As hypersexuality can be a symptom of OCD, a doctor may look to diagnose OCD first. A person who thinks they may have OCD may also want to consult a psychiatrist to discuss obsessive, intrusive thoughts and compulsive behaviors.

Doctors look for certain criteria, such as:

  • having obsessions, compulsions, or both at the same time
  • obsessions and compulsions that cause significant distress or impairment in social, work, or other life settings
  • OCD symptoms that do not result from the use of medications or substances
  • OCD symptoms that are not the result of other medical issues
  • obsessions and compulsions that are unreasonable or excessive

For diagnosing OCD of a hypersexual nature, criteria may include:

  • a consistent pattern of failing to control sexual urges or behavior, not resulting from another source (e.g., a manic episode or substance effects)
  • repetitive sexual impulses that result in repetitive sexual actions
  • sexual activities being the focus of a person’s life, in detriment to other focuses, such as work, relationships, responsibilities, or personal care
  • repetitive sexual behavior that offers no real sexual pleasure
  • repetitive sexual behavior despite severe consequences
  • symptoms lasting 6 months or more

With the right treatment, a person can overcome hypersexuality due to OCD and manage its symptoms.
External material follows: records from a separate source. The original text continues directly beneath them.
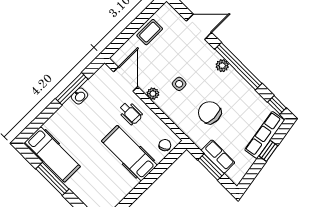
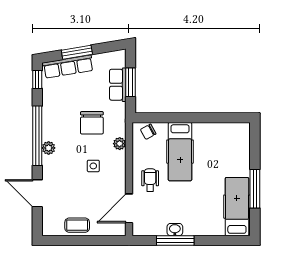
plant: (153, 94) -> (120, 144), moved
window: (268, 151) -> (77, 52), width x1.50

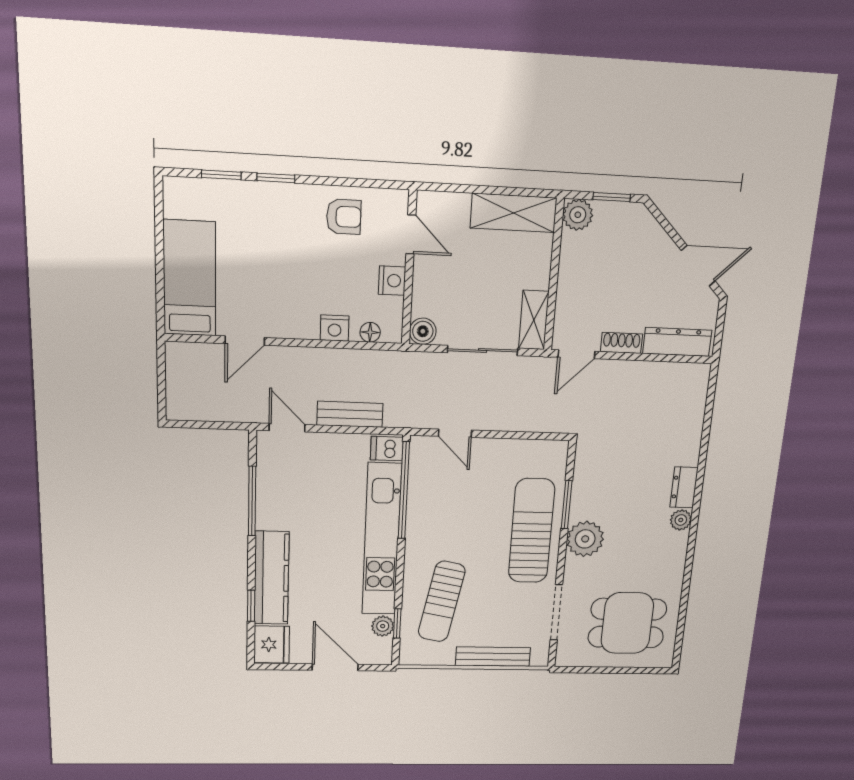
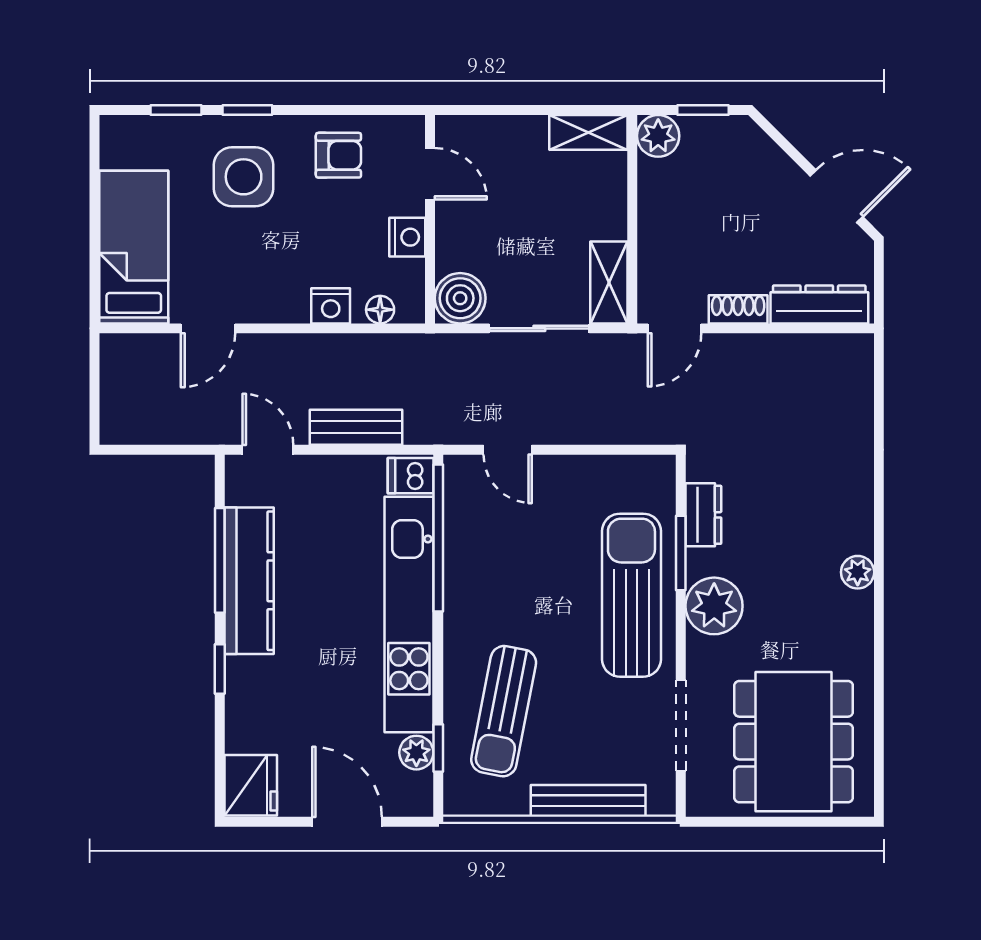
shelving: (514, 213) -> (588, 132), width x0.67, depth x0.75
side table: (272, 229) -> (244, 177), added
boiler: (423, 331) -> (460, 298), width x1.36, depth x1.36
dresser: (684, 487) -> (703, 515), moved, turned 180
kitchen counter: (271, 578) -> (249, 581), moved
window: (251, 606) -> (220, 669), moved
dining table: (627, 623) -> (794, 742), width x1.38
It is important for a person to get help as soon as they recognize a problem to minimize any negative consequences or distress resulting from obsessive thoughts and behaviors. Many people seek help when it has reached a severe stage, such as resulting in the loss of a job or legal concerns.

Communities and support groups can help with managing symptoms of OCD and hypersexuality. The Substance Abuse and Mental Health Services Administration (SAMHSA) offers a treatment locator where users can find treatment and support groups in their area.

The International OCD Foundation also offers support for people and families affected by OCD.

Talking about OCD and hypersexuality can help people overcome feelings they may have associated with the condition, such as guilt and shame.

Hypersexuality and OCD can center on repetitive behaviors and recurring thoughts about sex or sexual urges. People may be unable to control these sexual obsessions and compulsions, and they may cause significant distress or impairment to daily life.

Treatment for OCD includes therapy such as CBT, which can help a person acknowledge the obsessions and compulsions without engaging, and medications such as antidepressants.